Diğer taraftan işgücü piyasasında iş arayanlar, başlangıçta
doğrudan bir pozisyon için arayış halinde olduklarından endüstri veya marka
sinyalinden ziyade pozisyonun kendilerine uygunluğuna odaklanmaktadır. Bu durum
müşterilerin bir ürün kategorisinden ürün almak istediklerinde, kategorideki
markalara dair yeterli farkındalığa sahip olmadığında da ortaya çıkar.
Bulguların Açılımı
Ampirik bulgular ışığında tüketici ürünleri markaları değeri
teorisi, işveren markası değeri ile ilgili kullanılabilir bir alt yapı
sunmaktadır. Diğer taraftan bu teorinin işgücü piyasalarına uyarlanabilmesi
için modifiye edilmesi gerekmektedir.
Araştırmaya katılanlar büyük ölçüde işverenlerden daha fazla
bilgi istemekte fakat bilgiye erişim için katlandıkları maliyetin işverenin
cazibesi ile ilgili bir etkisi olduğu bulunamamıştır. İşgücü piyasasındaki iş
arayan kişiler işveren markası ile iletilen mesajları alarak bilgiye erişim
maliyetlerini azaltmak istemektedirler.
Diğer taraftan işverenin ürünlerine dair markalar da iş
arayanlar üzerinde bir etkiye sahiptir. Dolayısı ile işveren, işletme ve ürün
markaları arasında bir tutarlılık olmalıdır. Bu özellikle daha düşük tecrübeli
adayları işe alırken önem kazanmaktadır.
İş tecrübesi fazla olan adayların işveren markası için
berraklık ve güvenilirlik daha kritiktir. Bu bilgi ışığında her bir farklı
hedef kitle için farklı bir marka sinyali gönderilmesi gerektiği
değerlendirilebilir. Dolayısı ile hangi hedef kitleye hangi mesajın iletilmesi
gerektiği önem kazanmaktadır. Hedef kitle tecrübeli kişiler ise açık ve
güvenilir bir marka sinyali, tecrübesiz ise güçlü bir ürün markası sinyali daha
etkili olacaktır.
Son olarak katılımcılar her şeyden önce çalışmak istedikleri
endüstriye karar verdiklerini belirtmişlerdir. Bu sebeple işverenin hangi
endüstride faaliyet gösterdiği öncelikli bir konudur. Buna ek olarak
çalışılacak kurumun yeri ve büyüklüğü de önemlidir.

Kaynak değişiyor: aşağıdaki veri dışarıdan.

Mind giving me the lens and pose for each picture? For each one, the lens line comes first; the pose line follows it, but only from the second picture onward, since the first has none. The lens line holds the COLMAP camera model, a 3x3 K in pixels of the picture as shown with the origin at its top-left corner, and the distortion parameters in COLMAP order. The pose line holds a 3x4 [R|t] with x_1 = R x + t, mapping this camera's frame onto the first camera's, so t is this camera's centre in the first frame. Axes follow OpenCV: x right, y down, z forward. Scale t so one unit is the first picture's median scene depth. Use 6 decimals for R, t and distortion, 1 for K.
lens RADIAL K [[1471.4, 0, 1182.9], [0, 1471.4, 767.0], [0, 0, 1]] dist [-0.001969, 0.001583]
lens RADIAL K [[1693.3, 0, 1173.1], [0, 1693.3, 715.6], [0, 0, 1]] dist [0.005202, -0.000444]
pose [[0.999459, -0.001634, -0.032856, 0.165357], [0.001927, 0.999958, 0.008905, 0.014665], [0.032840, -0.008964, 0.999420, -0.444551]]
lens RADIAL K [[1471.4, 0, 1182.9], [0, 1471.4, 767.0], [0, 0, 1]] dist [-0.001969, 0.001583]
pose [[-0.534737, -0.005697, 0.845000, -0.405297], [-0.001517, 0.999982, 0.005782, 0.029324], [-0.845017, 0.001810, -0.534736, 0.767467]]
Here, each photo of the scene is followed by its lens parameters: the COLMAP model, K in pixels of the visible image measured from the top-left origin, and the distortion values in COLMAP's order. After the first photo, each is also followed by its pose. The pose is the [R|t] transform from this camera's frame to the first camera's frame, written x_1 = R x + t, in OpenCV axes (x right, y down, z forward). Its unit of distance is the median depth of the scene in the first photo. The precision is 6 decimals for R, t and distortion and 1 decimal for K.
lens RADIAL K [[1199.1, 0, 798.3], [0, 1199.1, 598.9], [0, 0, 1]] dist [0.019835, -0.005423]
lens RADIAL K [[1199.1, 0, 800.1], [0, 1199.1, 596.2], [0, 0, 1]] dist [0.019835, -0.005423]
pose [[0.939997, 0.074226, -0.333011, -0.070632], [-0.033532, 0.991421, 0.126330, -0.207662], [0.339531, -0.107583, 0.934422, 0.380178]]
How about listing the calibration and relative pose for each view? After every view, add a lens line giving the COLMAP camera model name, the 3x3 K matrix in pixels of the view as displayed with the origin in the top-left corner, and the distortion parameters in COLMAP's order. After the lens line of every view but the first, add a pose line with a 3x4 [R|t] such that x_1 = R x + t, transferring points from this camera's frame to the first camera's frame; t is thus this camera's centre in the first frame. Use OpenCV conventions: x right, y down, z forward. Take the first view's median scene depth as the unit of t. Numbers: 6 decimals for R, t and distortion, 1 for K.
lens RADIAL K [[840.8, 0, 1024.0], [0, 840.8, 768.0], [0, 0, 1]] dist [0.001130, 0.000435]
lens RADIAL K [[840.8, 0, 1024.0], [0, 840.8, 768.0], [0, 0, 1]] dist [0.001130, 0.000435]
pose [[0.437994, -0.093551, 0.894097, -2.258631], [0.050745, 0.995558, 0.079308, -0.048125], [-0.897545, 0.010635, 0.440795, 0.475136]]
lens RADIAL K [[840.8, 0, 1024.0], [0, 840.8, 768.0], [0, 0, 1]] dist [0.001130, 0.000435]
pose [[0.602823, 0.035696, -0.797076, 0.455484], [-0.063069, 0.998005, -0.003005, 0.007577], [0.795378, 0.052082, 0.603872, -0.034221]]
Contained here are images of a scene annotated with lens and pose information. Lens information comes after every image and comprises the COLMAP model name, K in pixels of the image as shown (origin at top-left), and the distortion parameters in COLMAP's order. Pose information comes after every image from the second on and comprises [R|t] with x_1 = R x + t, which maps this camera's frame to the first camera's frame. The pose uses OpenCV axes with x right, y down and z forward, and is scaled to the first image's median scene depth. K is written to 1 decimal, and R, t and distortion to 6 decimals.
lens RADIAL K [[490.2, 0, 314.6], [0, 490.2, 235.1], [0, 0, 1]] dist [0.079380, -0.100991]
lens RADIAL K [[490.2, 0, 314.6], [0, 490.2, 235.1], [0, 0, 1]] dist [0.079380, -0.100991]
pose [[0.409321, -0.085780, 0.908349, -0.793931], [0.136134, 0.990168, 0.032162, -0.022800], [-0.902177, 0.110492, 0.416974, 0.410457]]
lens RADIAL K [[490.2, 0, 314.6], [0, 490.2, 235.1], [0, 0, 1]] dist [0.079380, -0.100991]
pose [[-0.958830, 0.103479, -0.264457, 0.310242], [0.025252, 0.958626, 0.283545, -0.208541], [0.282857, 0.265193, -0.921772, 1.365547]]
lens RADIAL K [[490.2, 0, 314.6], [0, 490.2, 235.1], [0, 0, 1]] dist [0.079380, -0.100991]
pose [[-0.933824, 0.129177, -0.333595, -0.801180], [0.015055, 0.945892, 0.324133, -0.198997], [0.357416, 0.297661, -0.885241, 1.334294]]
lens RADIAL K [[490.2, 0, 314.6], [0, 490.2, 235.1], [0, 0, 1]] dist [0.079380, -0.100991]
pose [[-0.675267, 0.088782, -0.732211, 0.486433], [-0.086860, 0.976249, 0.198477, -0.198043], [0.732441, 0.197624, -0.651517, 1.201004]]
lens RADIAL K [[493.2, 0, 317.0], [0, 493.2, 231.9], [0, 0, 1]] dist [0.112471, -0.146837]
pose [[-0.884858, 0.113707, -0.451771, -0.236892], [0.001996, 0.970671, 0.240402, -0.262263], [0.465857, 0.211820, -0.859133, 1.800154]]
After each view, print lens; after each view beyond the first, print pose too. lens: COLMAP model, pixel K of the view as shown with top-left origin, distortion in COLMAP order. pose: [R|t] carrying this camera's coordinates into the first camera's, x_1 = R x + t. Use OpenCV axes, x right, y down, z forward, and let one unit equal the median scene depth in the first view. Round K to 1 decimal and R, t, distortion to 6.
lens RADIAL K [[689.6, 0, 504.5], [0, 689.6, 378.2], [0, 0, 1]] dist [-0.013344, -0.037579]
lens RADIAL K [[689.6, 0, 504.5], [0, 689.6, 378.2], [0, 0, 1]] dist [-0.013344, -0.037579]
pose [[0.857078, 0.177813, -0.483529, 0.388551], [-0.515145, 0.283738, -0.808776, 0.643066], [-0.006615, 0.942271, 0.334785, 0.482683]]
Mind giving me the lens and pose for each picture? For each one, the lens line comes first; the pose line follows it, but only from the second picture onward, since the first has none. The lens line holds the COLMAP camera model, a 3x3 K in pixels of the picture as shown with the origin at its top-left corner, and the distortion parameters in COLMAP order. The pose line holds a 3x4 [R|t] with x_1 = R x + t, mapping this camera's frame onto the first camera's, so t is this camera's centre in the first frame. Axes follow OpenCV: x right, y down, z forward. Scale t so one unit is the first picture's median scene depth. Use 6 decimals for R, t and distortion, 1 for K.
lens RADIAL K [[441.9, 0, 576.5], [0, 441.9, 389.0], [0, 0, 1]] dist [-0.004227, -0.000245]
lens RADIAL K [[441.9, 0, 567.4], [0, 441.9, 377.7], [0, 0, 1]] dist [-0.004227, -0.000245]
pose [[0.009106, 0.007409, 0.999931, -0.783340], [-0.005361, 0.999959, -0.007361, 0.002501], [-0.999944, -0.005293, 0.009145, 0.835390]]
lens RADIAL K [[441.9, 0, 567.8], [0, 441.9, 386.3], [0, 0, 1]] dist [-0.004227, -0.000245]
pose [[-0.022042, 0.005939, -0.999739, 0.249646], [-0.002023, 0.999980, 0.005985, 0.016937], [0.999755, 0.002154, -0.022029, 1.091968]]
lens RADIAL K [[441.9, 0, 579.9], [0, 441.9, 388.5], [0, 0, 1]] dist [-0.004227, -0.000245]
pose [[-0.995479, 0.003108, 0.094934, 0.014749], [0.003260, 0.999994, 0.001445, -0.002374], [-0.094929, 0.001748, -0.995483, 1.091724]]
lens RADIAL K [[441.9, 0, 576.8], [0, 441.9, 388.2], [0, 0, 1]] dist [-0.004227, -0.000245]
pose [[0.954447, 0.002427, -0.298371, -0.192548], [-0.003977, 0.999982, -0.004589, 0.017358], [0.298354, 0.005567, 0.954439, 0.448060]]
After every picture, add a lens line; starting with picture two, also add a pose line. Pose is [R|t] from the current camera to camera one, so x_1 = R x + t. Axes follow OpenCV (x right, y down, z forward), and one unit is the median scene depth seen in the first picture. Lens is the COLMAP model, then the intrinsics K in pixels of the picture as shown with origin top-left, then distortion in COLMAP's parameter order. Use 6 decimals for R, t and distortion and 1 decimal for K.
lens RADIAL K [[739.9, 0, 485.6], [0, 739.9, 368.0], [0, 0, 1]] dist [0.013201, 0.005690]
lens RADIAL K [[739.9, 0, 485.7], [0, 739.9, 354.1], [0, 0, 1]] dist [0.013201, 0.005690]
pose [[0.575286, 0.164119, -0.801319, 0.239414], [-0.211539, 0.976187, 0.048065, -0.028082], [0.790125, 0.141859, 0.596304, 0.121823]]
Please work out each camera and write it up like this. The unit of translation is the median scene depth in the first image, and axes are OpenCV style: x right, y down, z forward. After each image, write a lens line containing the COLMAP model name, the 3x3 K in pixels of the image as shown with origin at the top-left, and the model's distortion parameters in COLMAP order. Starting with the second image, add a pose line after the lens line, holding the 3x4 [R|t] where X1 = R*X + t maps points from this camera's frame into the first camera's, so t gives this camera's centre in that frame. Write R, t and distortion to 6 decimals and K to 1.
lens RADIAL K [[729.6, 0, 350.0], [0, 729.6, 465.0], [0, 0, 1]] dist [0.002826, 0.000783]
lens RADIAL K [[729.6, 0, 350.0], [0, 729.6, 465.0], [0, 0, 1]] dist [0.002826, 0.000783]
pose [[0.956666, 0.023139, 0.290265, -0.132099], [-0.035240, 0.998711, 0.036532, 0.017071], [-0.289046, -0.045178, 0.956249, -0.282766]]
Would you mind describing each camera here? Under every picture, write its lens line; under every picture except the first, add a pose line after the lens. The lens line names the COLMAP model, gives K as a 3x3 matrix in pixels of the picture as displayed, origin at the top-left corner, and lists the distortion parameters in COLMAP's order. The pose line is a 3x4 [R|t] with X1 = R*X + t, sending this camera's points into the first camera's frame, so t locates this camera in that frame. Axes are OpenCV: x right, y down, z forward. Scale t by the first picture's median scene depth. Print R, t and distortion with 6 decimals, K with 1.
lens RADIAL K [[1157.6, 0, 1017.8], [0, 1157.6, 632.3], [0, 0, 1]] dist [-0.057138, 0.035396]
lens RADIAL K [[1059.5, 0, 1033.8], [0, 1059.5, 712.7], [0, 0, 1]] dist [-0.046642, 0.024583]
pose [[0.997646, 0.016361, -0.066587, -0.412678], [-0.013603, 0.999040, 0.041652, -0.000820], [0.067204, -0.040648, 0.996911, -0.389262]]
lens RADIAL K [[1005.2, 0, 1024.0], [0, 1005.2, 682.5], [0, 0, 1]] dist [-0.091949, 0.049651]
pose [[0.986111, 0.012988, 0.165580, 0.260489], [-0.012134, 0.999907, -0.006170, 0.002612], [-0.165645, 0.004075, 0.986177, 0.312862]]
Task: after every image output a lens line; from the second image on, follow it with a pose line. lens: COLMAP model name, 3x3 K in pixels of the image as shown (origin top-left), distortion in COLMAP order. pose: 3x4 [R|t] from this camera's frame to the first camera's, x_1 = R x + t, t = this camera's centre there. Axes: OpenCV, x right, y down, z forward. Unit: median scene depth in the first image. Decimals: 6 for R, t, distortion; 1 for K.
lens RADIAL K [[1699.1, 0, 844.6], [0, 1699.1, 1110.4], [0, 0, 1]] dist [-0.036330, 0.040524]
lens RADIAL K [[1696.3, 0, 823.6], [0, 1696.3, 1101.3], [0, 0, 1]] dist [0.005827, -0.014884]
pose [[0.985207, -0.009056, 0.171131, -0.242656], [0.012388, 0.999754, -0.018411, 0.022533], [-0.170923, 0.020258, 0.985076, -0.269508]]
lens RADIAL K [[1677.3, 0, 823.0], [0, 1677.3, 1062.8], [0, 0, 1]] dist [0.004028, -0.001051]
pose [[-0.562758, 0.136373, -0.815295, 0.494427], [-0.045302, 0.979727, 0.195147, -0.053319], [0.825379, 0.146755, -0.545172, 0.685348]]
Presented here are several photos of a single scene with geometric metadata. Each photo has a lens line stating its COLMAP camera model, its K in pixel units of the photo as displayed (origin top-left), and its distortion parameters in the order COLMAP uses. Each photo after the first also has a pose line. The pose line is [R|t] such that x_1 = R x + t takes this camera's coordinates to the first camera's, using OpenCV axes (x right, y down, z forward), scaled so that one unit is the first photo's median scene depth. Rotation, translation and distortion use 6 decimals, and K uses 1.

Özetle, çalışan tabanlı marka değeri; işveren marka
berraklığı, tutarlılık, marka yatırımları ve marka sinyalleri gibi işletme
tarafından kontrol edilebilen değişkenlerle oluşturulur. Diğer taraftan çalışan
adayının geçmiş tecrübeleri, işletmenin bulunduğu endüstri, işletmenin yeri,
işletme büyüklüğü de çalışan için değer ifade etmektedir.